Worker diagnosed with silicosis wins $160k in compensation after employment terminated

Worker diagnosed with silicosis wins $160k in compensation after employment terminated

The Federal Circuit and Family Court of Australia recently heard the claim of a worker who alleged he had been dismissed from his employer due to a work-related injury and his leave entitlements following.

The worker was an apprentice stonemason and following his career progression was promoted to a role as one of the company’s directors.

The employer alleges that he wasn’t provided with the appropriate personal protective equipment, and he resorted to wearing a t-shirt around his face to protect himself.

Approximately a year later, his trade school informed him that his employer was obligated to provide him with the appropriate protective equipment. He told the court he continued to work for the employer where he says he was regularly exposed to silica dust.

“Safe Work Australia states silica dust ‘is generated in workplace mechanical processes such as crushing, cutting, drilling, grinding, sawing or polishing of natural stone of man-made products that contain silica.’ Silica particles are small enough to cause health issues, including lung damage,” the Victorian Chamber of Commerce and Industry (VCCI) said in a media release.

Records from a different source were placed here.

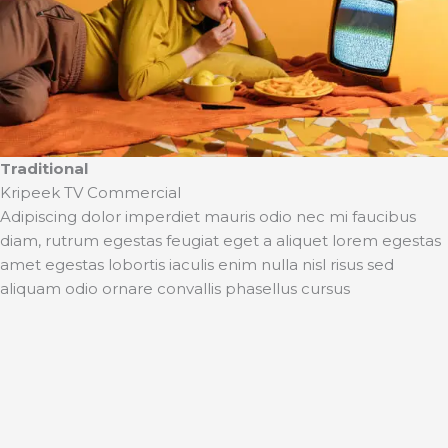
Traditional
Kripeek TV Commercial
Adipiscing dolor imperdiet mauris odio nec mi faucibus
diam, rutrum egestas feugiat eget a aliquet lorem egestas
amet egestas lobortis iaculis enim nulla nisl risus sed
aliquam odio ornare convallis phasellus cursus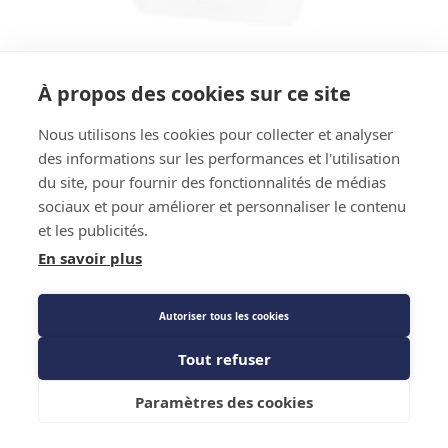
Code EAN : 5054826417707
Référence Fournisseur : MPABPSOIL100ML
À propos des cookies sur ce site
Code : 1519012
Lubrifiant pour raccord à sertir - IBP
Nous utilisons les cookies pour collecter et analyser
des informations sur les performances et l'utilisation
<B>Maxipro - 100ml
du site, pour fournir des fonctionnalités de médias
sociaux et pour améliorer et personnaliser le contenu
Prix public
et les publicités.
33,52 €
TTC
/PIECE
En savoir plus
Autoriser tous les cookies
Description détaillée
Tout refuser
Ajouter au panier
Paramètres des cookies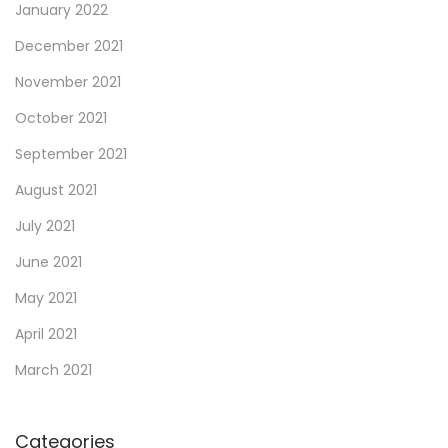
January 2022
December 2021
November 2021
October 2021
September 2021
August 2021
July 2021
June 2021
May 2021
April 2021
March 2021
Categories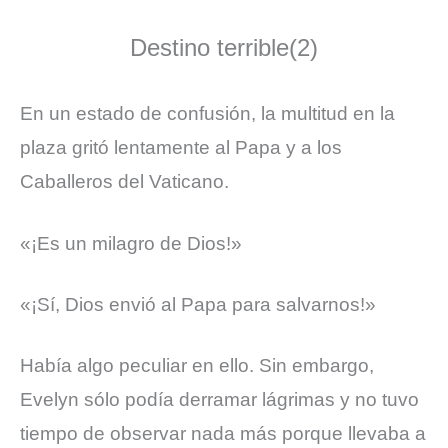
Destino terrible(2)
En un estado de confusión, la multitud en la
plaza gritó lentamente al Papa y a los
Caballeros del Vaticano.
«¡Es un milagro de Dios!»
«¡Sí, Dios envió al Papa para salvarnos!»
Había algo peculiar en ello. Sin embargo,
Evelyn sólo podía derramar lágrimas y no tuvo
tiempo de observar nada más porque llevaba a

Work Health and Safety Queensland launched a series of inspections in a safety blitz around the same time, including the employee’s workplace.

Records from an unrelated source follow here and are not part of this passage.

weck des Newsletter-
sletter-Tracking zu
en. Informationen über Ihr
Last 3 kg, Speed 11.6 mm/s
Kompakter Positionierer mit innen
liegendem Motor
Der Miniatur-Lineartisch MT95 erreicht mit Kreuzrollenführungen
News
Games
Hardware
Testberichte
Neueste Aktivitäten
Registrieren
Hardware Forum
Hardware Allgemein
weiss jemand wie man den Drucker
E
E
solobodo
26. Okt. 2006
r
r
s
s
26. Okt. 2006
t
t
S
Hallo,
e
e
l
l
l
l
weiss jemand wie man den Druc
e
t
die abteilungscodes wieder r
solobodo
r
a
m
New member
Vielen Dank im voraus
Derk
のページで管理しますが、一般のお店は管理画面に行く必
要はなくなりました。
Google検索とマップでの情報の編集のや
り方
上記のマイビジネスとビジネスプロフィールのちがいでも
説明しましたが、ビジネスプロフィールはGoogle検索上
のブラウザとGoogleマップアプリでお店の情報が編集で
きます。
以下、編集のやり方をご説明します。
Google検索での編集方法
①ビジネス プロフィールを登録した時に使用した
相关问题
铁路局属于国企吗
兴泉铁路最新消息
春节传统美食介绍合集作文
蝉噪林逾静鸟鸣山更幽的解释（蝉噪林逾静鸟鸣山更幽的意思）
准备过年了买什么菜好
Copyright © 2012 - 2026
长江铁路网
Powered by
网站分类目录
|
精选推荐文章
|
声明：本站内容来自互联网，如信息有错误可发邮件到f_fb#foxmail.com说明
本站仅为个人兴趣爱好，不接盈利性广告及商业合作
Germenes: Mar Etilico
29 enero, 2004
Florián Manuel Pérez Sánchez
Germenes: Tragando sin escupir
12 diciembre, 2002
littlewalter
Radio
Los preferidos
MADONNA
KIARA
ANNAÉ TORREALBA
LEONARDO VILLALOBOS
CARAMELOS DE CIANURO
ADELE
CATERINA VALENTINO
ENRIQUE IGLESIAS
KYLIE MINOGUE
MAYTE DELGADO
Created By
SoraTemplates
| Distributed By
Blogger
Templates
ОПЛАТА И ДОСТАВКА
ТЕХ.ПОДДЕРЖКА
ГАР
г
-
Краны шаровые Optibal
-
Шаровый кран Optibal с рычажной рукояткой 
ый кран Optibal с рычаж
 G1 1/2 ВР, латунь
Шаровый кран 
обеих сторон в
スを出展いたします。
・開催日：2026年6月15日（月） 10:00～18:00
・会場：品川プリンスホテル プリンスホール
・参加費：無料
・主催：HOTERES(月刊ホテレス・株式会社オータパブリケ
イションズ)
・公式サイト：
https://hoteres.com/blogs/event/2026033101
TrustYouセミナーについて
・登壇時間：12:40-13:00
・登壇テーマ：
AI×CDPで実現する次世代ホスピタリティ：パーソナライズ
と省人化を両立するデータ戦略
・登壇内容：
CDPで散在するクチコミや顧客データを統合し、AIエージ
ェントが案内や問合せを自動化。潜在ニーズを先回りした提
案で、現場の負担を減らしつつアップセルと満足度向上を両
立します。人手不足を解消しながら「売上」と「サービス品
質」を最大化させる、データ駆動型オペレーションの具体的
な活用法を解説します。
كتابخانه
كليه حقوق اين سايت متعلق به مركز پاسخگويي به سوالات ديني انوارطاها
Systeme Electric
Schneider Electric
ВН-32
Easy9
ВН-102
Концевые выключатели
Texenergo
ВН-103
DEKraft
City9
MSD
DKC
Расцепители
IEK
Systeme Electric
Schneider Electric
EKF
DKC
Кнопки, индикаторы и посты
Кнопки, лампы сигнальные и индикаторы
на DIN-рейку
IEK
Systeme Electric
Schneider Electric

The worker was later diagnosed with silicosis and filed a claim against his employer. According to the worker, “another director at the company became ‘increasingly aggressive and intimidating’ and directed the employee back to work, despite being aware the employee could no longer perform his pre-injury role.”

The worker subsequently filed for stress leave, and the company responded by cancelling his fuel card, and his “company phone diverted, and employee’s business vehicles were also recalled, which significantly reduced his salary package.”

“Throughout the period of stress leave, the employee requested to know his leave balance, however, the business failed to respond multiple times. They ultimately stopped paying any of the employee’s allowances and wages,” it added.

Ultimately the employer removed the worker as a director of the company and terminated his employment, saying that he had taken “excessive leave and because his absence was not based on the Worker’s Compensation and Rehabilitation Act.”

The FCFCOA said that due to the silicosis diagnosis, the employer believed the worker was unable to perform his role. The court noted that there was no evidence to justify the termination of his employment.

The court ruled that the company “took adverse action against the employee” for exercising his workplace rights. Consequently, the court ordered the employer to pay $160,000 in compensation and damages to the worker.

The VCCI said the case “highlights the importance of enabling employees to exercise workplace rights and entitlements under the Fair Work Act 2009 (Cth) and other relevant legislation.”